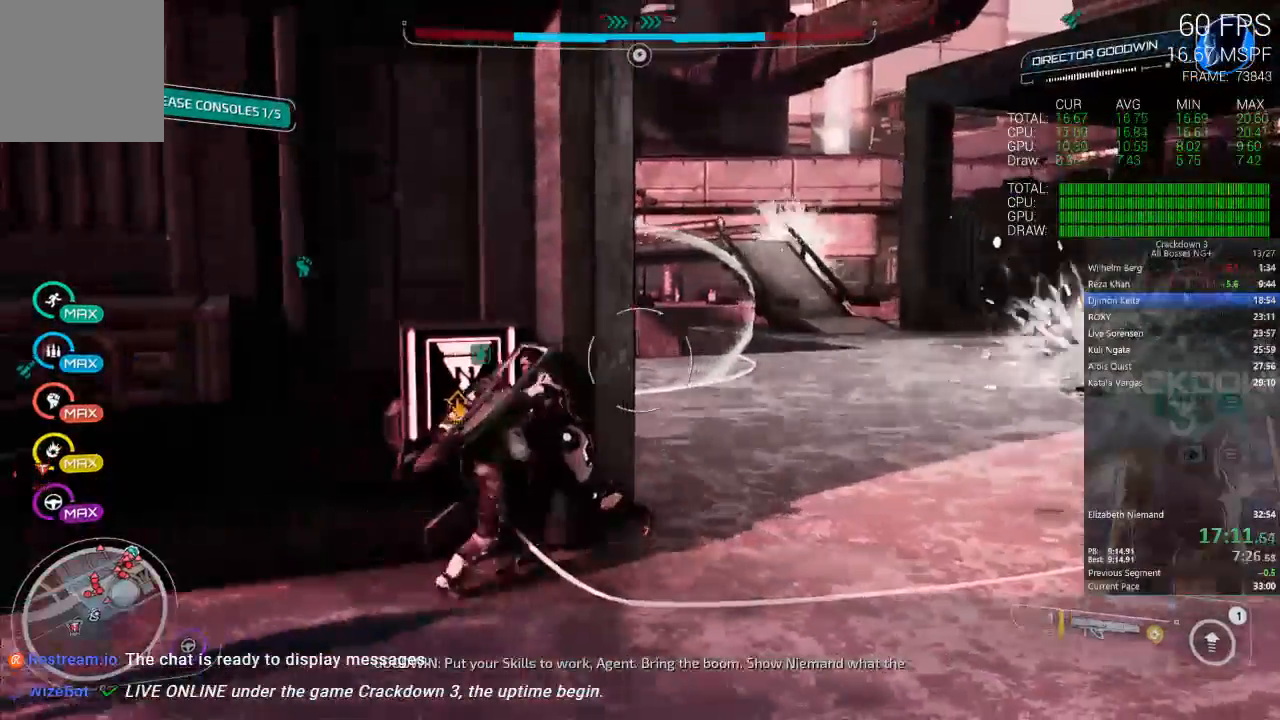
{"buttons": ["L1"], "left_stick": "center", "right_stick": "center", "events": [[50, "left_stick", "center"]]}
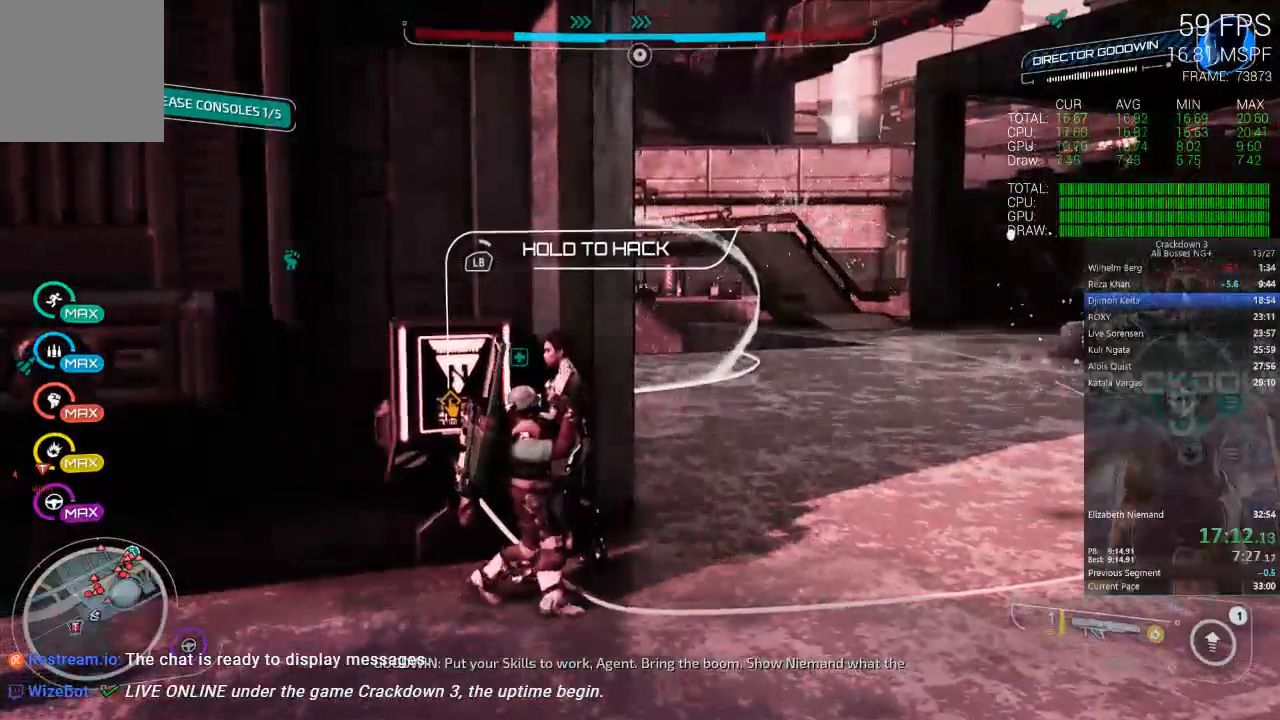
{"buttons": ["L1"], "left_stick": "center", "right_stick": "center", "events": []}
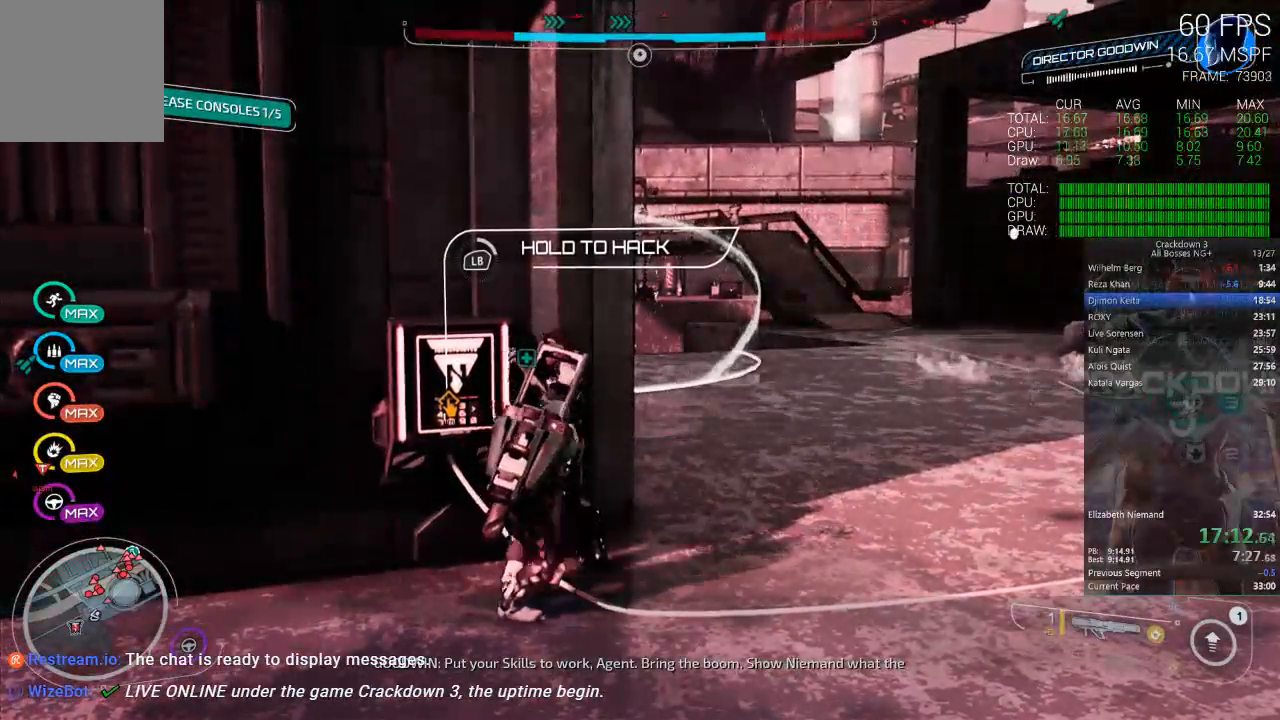
{"buttons": ["L1"], "left_stick": "center", "right_stick": "center", "events": []}
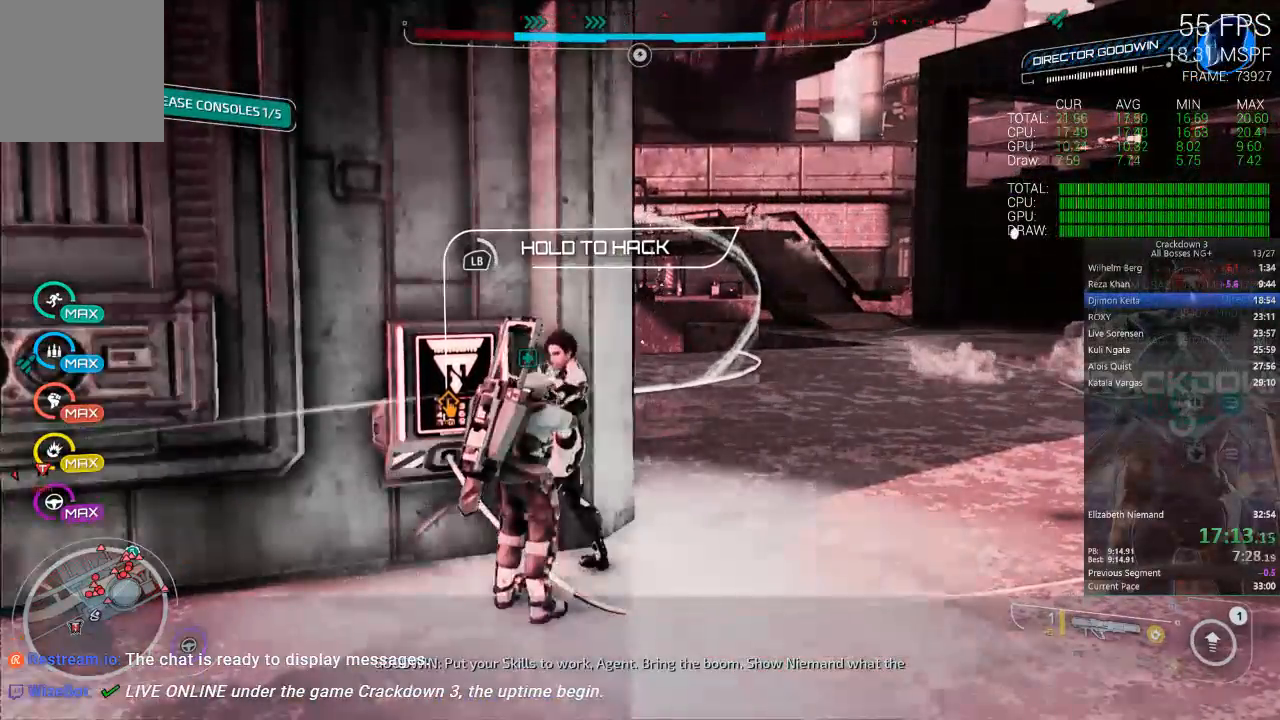
{"buttons": ["L1"], "left_stick": "center", "right_stick": "center", "events": []}
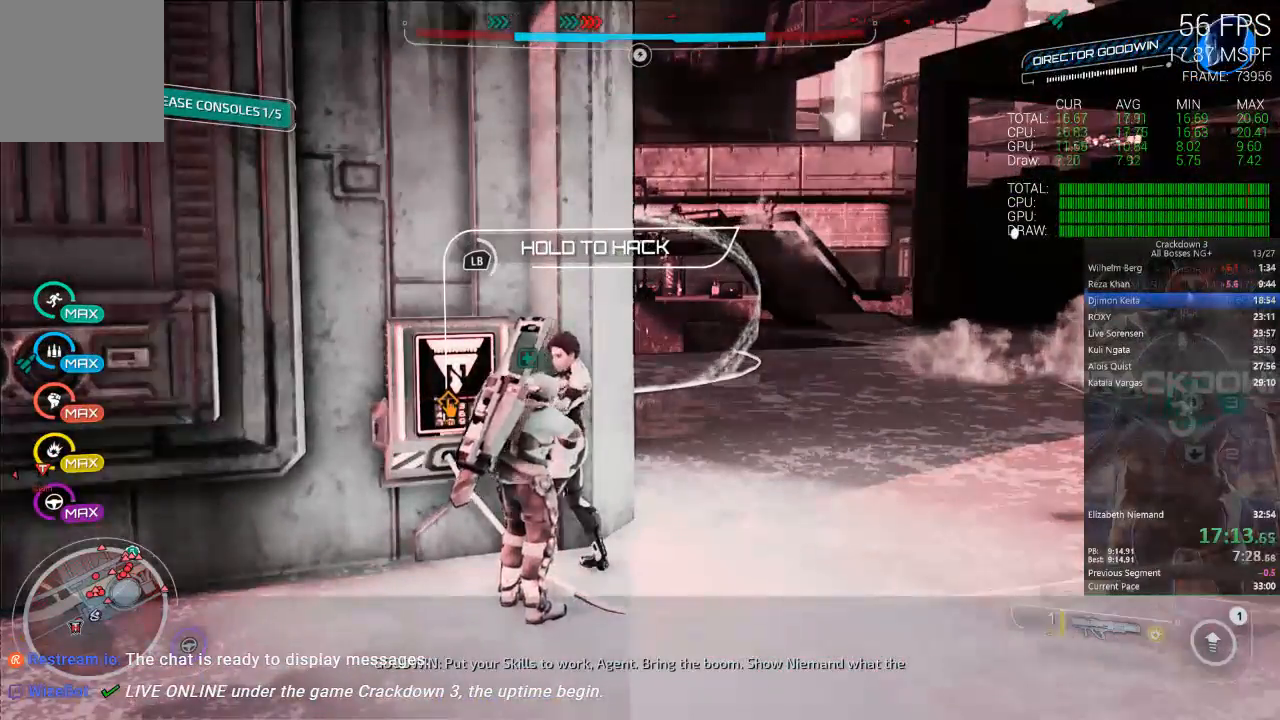
{"buttons": ["L1"], "left_stick": "center", "right_stick": "center", "events": []}
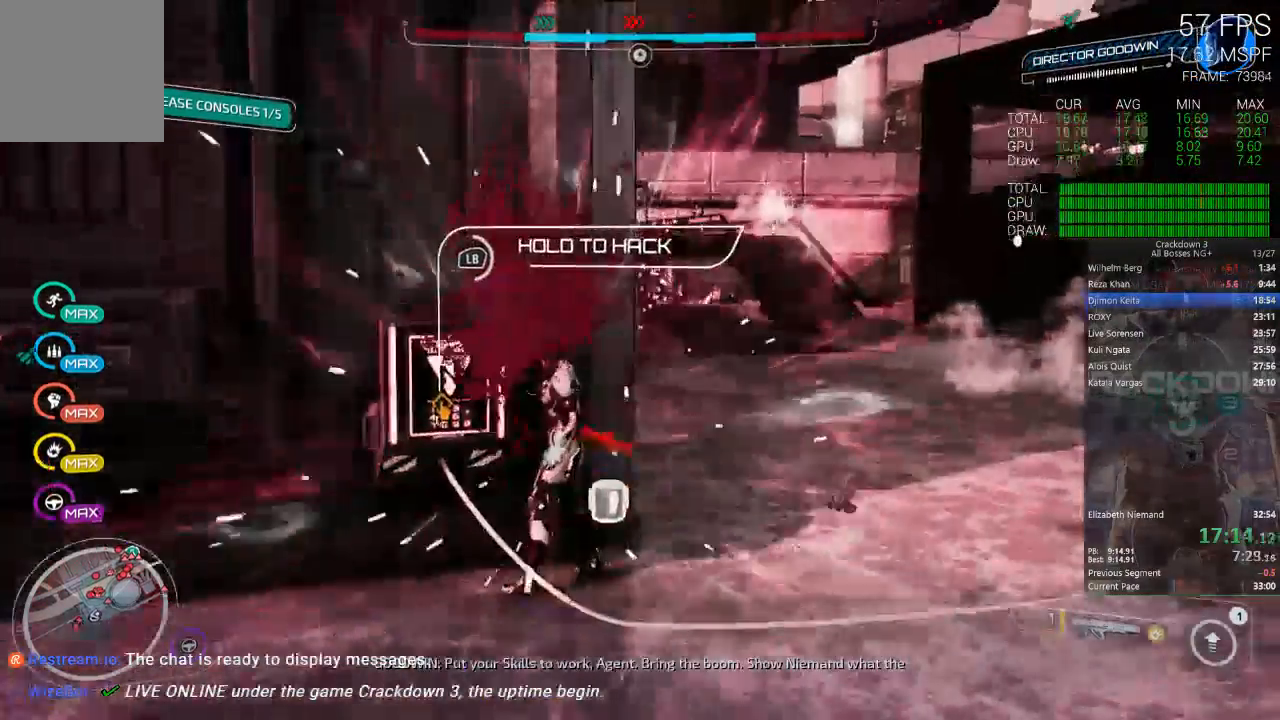
{"buttons": ["L1"], "left_stick": "center", "right_stick": "center", "events": []}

========================================

▶ **Problem to work on**
Each line above should be output exactly, apart from the pictures.

▶ **Response**
{"buttons": ["L1"], "left_stick": "center", "right_stick": "center", "events": [[50, "left_stick", "center"]]}
{"buttons": ["L1"], "left_stick": "center", "right_stick": "center", "events": []}
{"buttons": ["L1"], "left_stick": "center", "right_stick": "center", "events": []}
{"buttons": ["L1"], "left_stick": "center", "right_stick": "center", "events": []}
{"buttons": ["L1"], "left_stick": "center", "right_stick": "center", "events": []}
{"buttons": ["L1"], "left_stick": "center", "right_stick": "center", "events": []}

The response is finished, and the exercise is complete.